Feel the filth and dust, man, blowing into my eyes and the stench of piss and shit and vomit and old beer cans, man, up my nose. We're back, man, where we belong.
If Ignatius P. Reilly had been motherless and born in a New York city park rather than humid Louisiana, taken to smoking herb and letting himself really go, man, he might have been spawned the twin of Horse Badorties, the protagonist and main Fan Man. Kotzwinkle's prose is sparse, hilarious - even genius at points - and the only regret I have reading this book is that I didn't pick up the volume with the pictures. I can only imagine how funny they are and how they add to the story.
The 20th anniversary edition that I read (published in 1994) came with a foreward by Kurt Vonnegut. It's a short intro, but it is brilliant, and Vonnegut says things better than anyone else, so in his words - this is why you, too, should read this book:
This is music to be played in the head, and only the quickest, least inhibited sight-readers can play it as written, and thus hear head music the likes of which, prior to its publication in 1974, had never been heard.
It was and remains important, but since it requires readers to be skilled performers, it can never be for everyone.
And it is especially not for those who require writers, no matter how seemingly hilarious or how bizarre their subject matter, to indicate that they are in fact solid citizens, treasurers of sanity devoted to the well-being of their communities. In this book neither the author nor any characters in his cast offers the wispiest hint as to how healthy and reasonable people feel about its hero, Horse Badorties.
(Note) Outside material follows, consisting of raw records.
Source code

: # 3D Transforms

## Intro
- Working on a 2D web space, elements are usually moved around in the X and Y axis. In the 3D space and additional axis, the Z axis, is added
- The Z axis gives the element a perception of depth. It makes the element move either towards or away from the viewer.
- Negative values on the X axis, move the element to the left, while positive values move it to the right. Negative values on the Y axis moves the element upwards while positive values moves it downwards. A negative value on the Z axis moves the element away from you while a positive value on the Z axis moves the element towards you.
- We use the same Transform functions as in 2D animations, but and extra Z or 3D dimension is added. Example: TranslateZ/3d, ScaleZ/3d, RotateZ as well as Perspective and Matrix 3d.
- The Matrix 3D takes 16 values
The moral stabilizer in this story, take it or leave it, is like the busted junk Badorties keeps buying for chaotically imagined future uses. It is what Badorties thinks of himself while fogbound by drugs and absolutely terminal incompetence and loneliness.
One must understand that in this book Badorties is the only judge, and that has to be judge enough, or, again, this book cannot be for you. It is like an egg. Everything which is supposed to be inside the shell is in there. Good luck to the egg, and good luck to you.
Many thanks to Rod for pointing me to this gem.
"Fading out, man, it's starting to fade, but it will come back when the time is right."